Talud Terkikis, Rumah Warga Terancam Hanyut

Talud Terkikis, Rumah Warga Terancam Hanyut

296
AMBROL – Warga bergotongroyong membersihkan puing bagian rumah yang ambrol akibat terkikis arus deras di Desa Babadan, Karangdowo, Rabu (13/2). Joglosemar/Angga Purnama

KLATEN – Rumah milik Abdullah Satari (51) warga Dukuh Babadan, Desa Babadan, Kecamatan Karangdowo ambrol dan terancam hanyut. Pasalnya, talud Kali Blora yang berada dekat fondasi rumah terkikis arus deras.

Dari informasi yang dihimpun Joglosemar, arus di Kali Blora yang merupakan anak Kali Dengkeng itu menjadi deras pasca hujan deras yang mengguyur sejumlah wilayah di Klaten sejak Selasa (12/2) sore. Menurut Abdullah, talud sudah terkikis sejak tiga tahun yang lalu namun belum mendapatkan penanganan. Hujan yang turun hampir semalaman itu membuat arus menjadi deras dan meluap hingga ke pinggir bibir talud. “Bahkan hampir mencapai badan jembatan kecil yang berada di samping rumah saya. Kalau dari amblasnya bangunan diperkirakan sudah terkikis dengan kedalaman tiga meter,” ujarnya saat ditemui wartawan.
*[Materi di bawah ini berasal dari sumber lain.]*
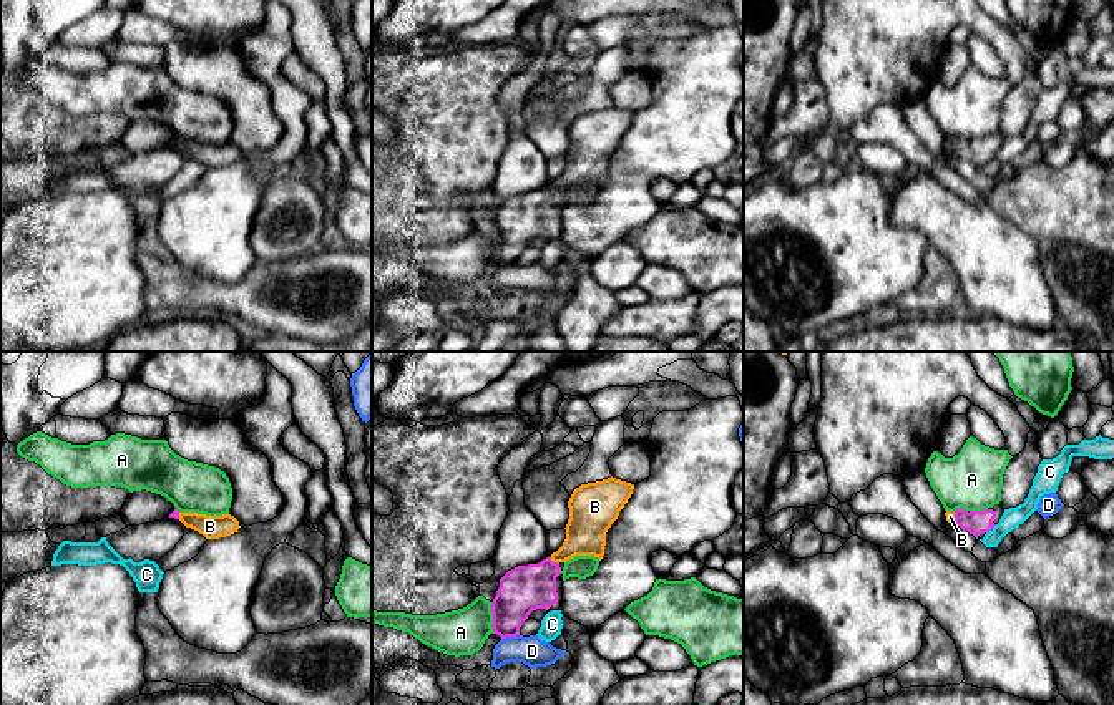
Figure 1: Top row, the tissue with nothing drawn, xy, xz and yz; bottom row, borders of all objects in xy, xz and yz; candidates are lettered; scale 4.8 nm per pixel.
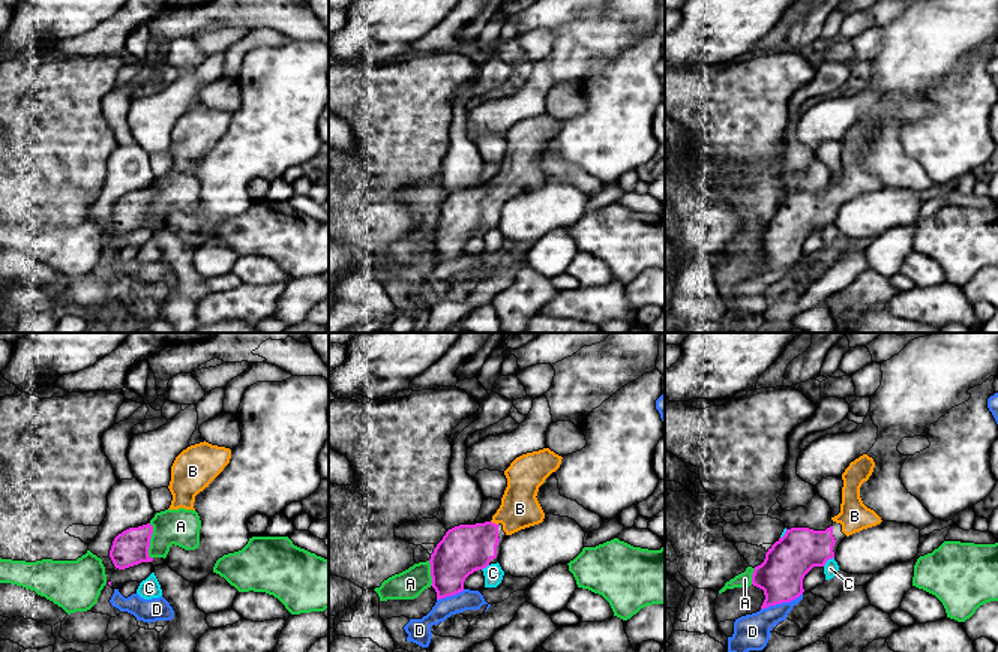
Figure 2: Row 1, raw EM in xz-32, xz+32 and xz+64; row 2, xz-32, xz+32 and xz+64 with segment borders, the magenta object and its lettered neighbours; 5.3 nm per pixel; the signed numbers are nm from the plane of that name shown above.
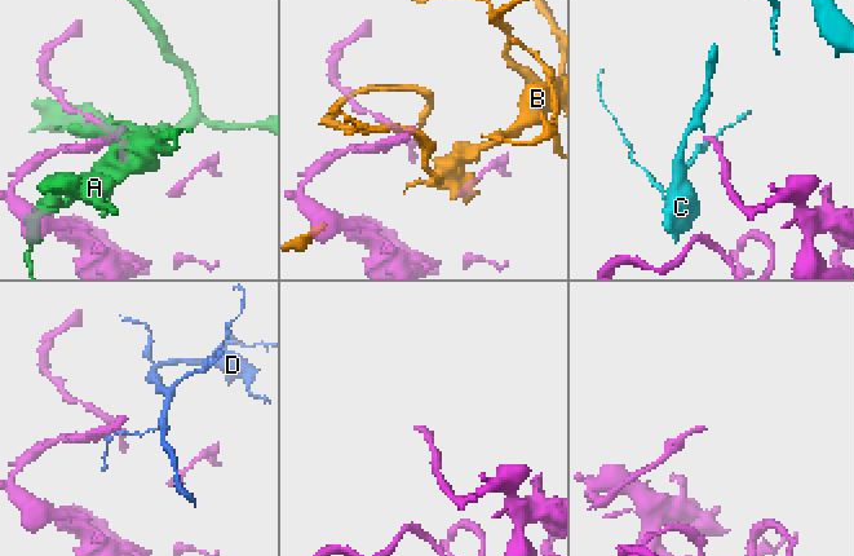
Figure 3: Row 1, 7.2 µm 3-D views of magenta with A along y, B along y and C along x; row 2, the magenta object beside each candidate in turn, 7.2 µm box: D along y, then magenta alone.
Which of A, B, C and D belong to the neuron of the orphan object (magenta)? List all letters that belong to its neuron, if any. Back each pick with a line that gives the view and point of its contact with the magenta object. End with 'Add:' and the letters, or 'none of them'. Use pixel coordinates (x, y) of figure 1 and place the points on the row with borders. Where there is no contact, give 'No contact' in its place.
B: Touches magenta at xz (550, 559)
Add: B

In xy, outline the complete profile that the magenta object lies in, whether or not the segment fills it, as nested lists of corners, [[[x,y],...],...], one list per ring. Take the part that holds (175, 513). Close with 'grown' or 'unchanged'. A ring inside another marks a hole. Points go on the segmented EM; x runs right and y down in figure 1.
[[[174,509],[169,518],[179,519],[186,528],[191,528],[203,534],[206,539],[219,539],[237,532],[239,521],[227,514],[206,516],[198,513],[179,513]]]; grown

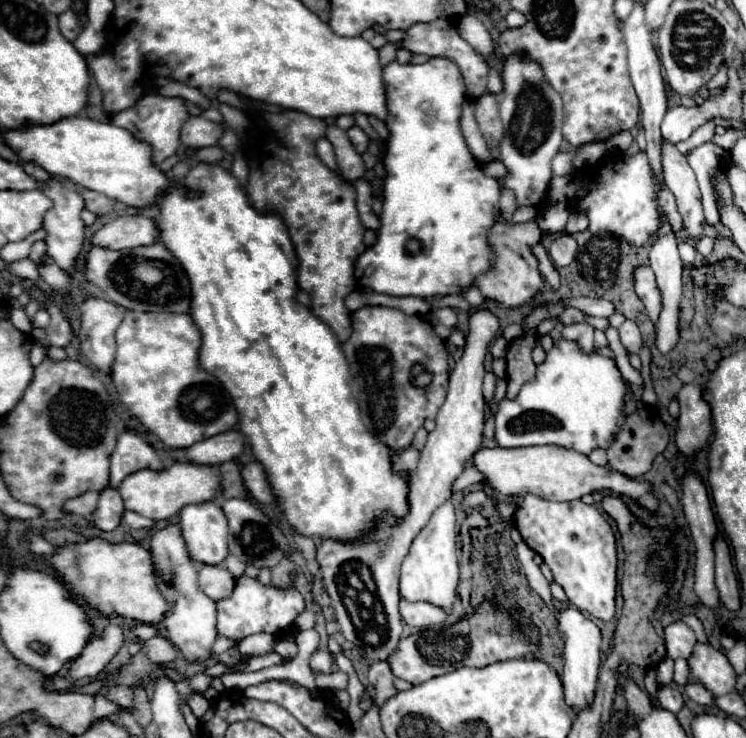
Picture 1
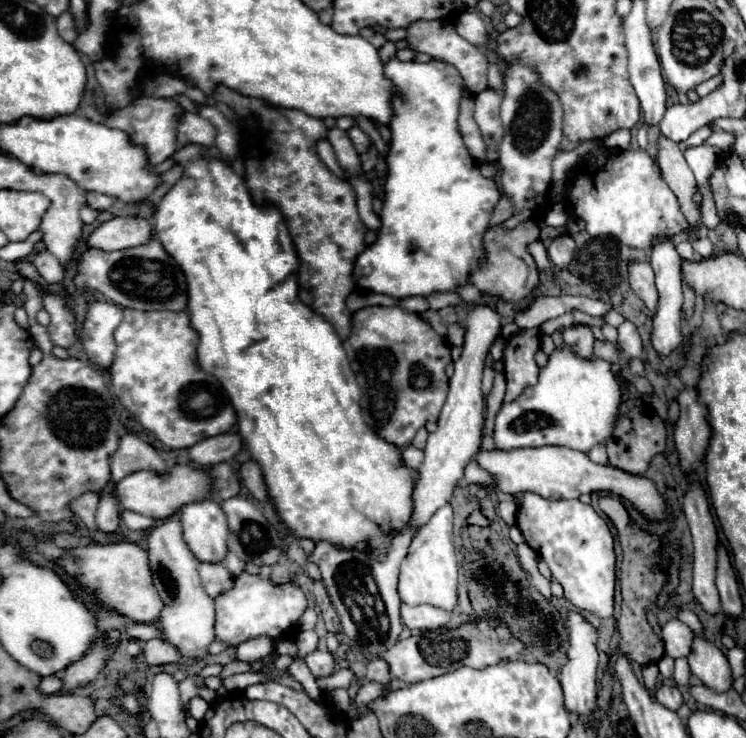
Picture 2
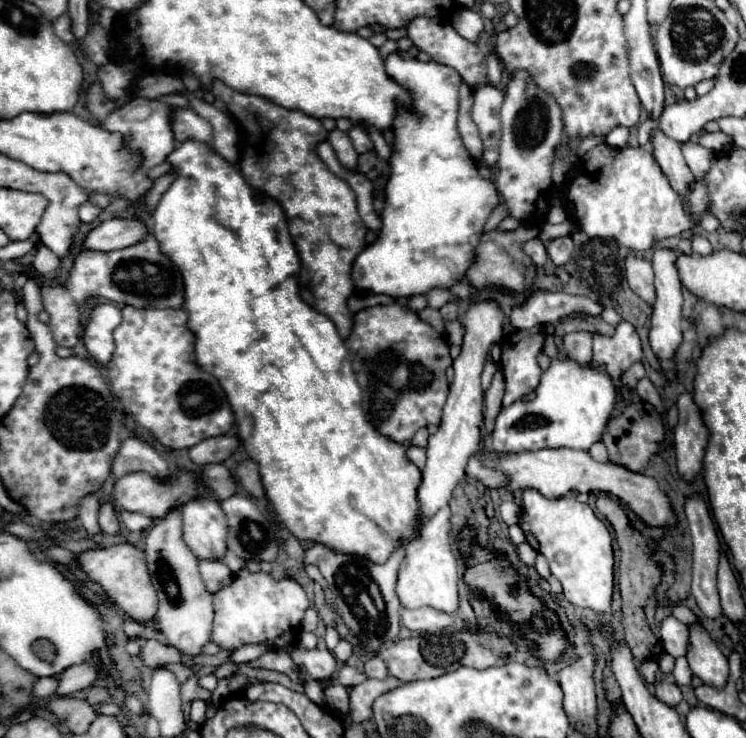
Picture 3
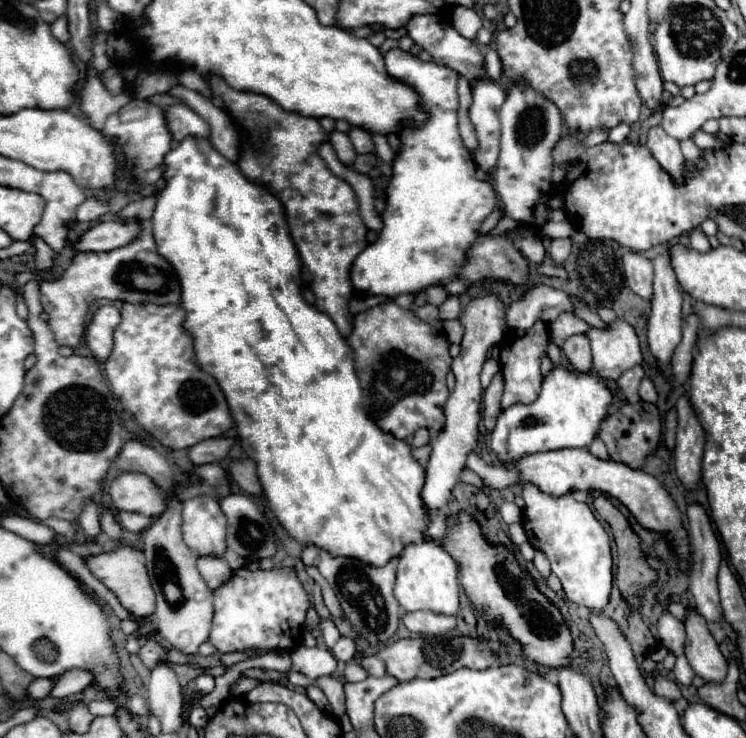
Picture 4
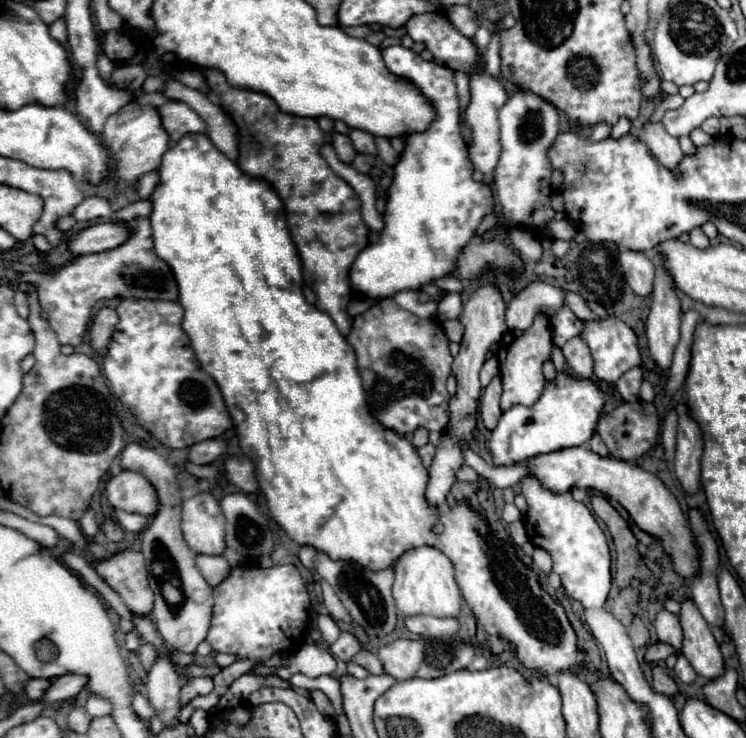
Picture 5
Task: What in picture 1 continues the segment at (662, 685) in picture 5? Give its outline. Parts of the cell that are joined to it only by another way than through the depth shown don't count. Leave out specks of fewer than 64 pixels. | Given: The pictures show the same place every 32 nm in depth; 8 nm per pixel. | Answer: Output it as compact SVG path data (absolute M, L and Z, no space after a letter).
M660 686L660 688L658 688L658 702L660 702L662 708L666 708L666 710L670 710L670 712L674 712L674 714L676 714L676 712L682 708L682 704L684 704L682 694L680 694L676 688L672 688L672 686Z

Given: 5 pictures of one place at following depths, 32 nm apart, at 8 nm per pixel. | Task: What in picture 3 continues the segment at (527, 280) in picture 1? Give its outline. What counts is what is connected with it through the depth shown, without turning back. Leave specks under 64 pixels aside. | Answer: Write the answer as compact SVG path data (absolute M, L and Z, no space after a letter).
M520 224L516 230L512 232L488 232L480 238L476 252L474 252L474 262L472 266L466 270L466 280L470 280L476 288L484 288L484 286L502 286L514 292L522 292L524 288L528 288L532 284L534 278L534 264L532 260L522 252L522 242L536 238L538 236L538 228L532 224Z

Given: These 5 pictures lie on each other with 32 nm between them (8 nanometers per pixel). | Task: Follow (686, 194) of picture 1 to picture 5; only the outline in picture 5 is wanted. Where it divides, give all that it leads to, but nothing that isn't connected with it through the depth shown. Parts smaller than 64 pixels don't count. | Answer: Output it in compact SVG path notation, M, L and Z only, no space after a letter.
M646 122L642 126L640 138L650 146L652 154L668 168L676 168L676 164L682 160L680 144L674 136L670 136L662 122Z

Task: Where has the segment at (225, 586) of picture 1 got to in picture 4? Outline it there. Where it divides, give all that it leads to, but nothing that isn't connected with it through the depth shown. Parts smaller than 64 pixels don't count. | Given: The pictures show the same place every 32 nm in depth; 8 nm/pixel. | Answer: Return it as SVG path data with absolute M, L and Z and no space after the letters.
M200 556L198 570L212 590L218 588L220 584L224 584L224 580L228 580L228 576L232 576L232 568L228 566L228 562L218 556Z

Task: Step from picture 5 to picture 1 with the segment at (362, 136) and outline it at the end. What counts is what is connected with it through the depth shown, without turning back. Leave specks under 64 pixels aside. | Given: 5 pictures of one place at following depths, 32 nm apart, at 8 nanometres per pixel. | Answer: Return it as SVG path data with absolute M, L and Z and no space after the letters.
M352 126L350 130L348 130L348 136L350 136L350 140L352 140L352 144L354 144L354 148L356 148L356 152L360 152L360 154L364 154L366 152L366 148L368 148L368 136L358 128L358 126Z

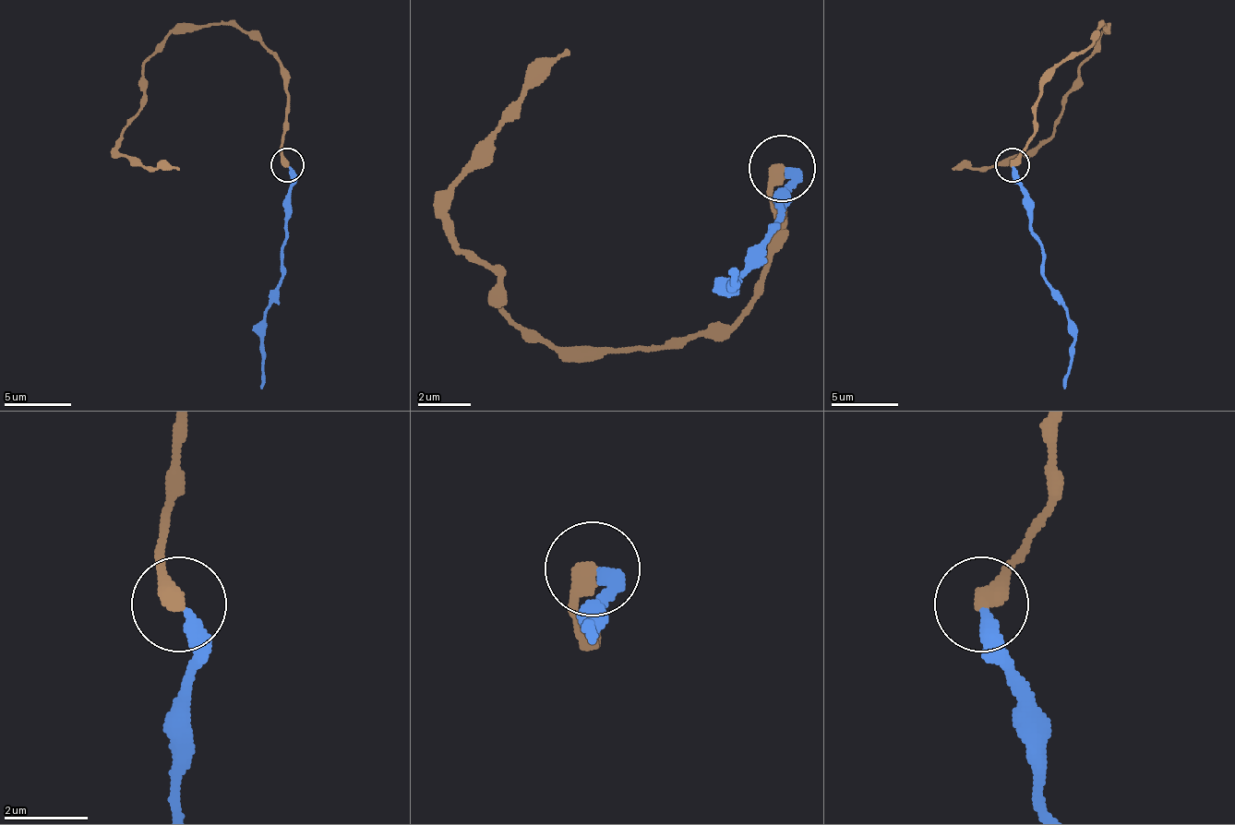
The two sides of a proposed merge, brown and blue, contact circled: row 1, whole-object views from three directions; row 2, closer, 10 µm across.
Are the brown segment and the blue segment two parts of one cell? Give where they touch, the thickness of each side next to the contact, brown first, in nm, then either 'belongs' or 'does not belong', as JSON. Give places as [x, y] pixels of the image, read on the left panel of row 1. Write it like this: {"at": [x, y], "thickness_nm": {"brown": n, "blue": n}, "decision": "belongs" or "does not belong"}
{"at": [287, 165], "thickness_nm": {"brown": 460, "blue": 360}, "decision": "belongs"}

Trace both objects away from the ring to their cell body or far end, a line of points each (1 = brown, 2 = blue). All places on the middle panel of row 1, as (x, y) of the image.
1: (780, 170), (760, 296), (674, 349), (533, 342), (500, 309), (500, 276), (448, 230), (448, 196), (567, 50)
2: (786, 170), (773, 230), (734, 289), (734, 269)

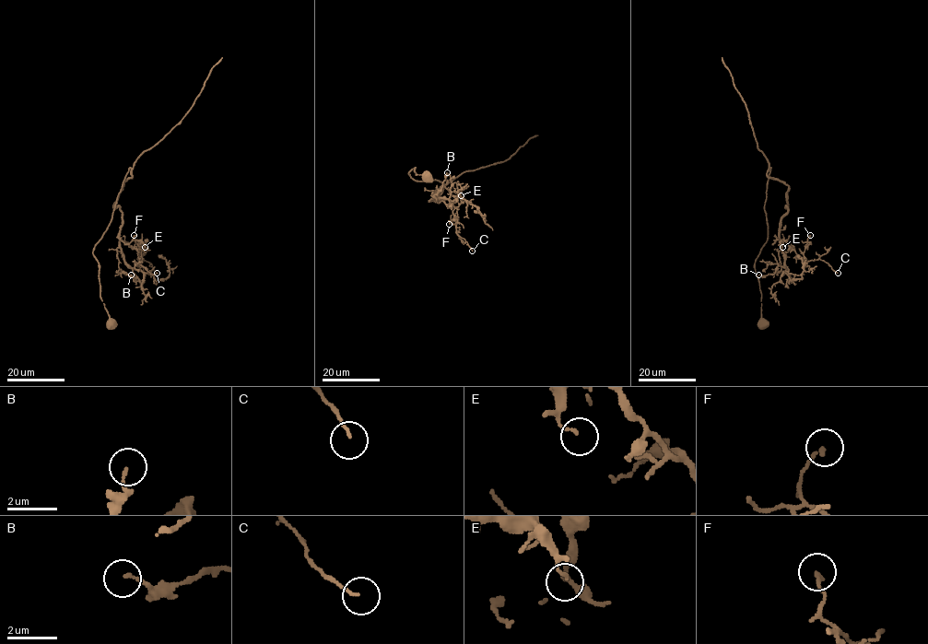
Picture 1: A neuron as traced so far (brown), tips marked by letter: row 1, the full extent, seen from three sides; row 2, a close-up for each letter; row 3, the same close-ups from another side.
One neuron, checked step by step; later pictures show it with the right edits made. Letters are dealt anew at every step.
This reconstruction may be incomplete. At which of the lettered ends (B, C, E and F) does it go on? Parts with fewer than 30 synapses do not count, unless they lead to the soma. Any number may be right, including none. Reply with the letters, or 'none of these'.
none of these

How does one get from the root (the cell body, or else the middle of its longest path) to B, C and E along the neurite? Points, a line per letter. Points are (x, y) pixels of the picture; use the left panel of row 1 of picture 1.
B: (111, 324), (93, 251), (130, 168), (113, 206), (122, 212), (118, 267), (131, 275)
C: (111, 324), (93, 251), (130, 168), (113, 206), (122, 212), (120, 238), (139, 249), (140, 261), (157, 273)
E: (111, 324), (93, 251), (130, 168), (113, 206), (122, 212), (120, 239), (140, 240), (145, 247)

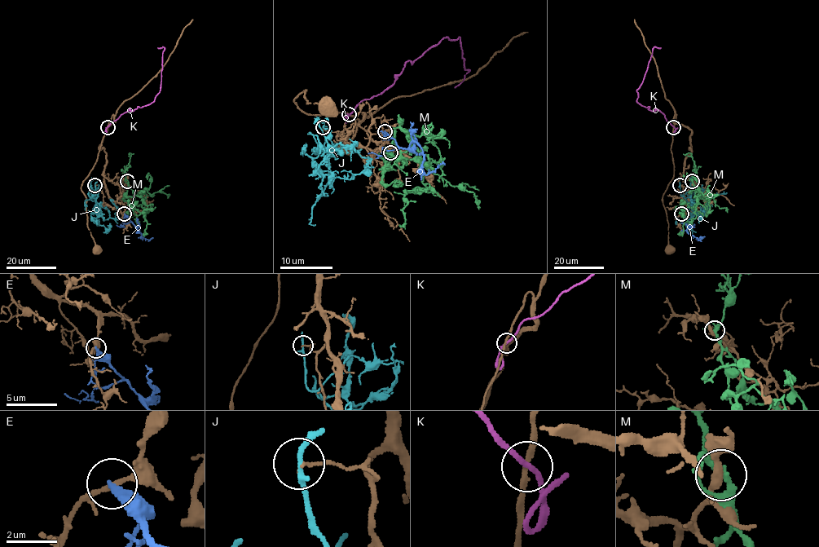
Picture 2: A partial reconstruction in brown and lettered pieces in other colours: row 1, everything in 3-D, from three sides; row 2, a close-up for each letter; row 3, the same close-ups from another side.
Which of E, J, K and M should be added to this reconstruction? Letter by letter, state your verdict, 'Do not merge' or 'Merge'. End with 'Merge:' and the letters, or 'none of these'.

Baca Juga :  Tjokro Hotel Klaten, Upacara Sembari Mengenalkan Ikon Lurik Klaten

Ia menjelaskan bagian rumah yang ambrol tersebut berisi ternak unggas berupa bebek, sekitar 60 ekor beserta dengan kandangnya. Semua ternak yang berada di dalam mati tertimba material bangunan. Beruntung peristiwa amblasnya rumah itu tidak menimbulkan korban jiwa maupun luka. Meski begitu, ia mengaku mengalami kerugian materiil yang diperkirakan mencapai Rp 50 juta. “Saat kejadian saya berada di luar kota. Sedangkan istri saya tengah berada rumah bagian depan dan kedua anak saya masih sekolah. Tiba terdengar suara kretek-kretek dan akhirnya amblas. Bagian belakang rumah saya ini memang berisi itik dan rencananya saya mau gunakan untuk ternak kambing,” paparnya. Luas lahan rumah Abdulah yang ambrol sekitar 3 x 25 meter persegi.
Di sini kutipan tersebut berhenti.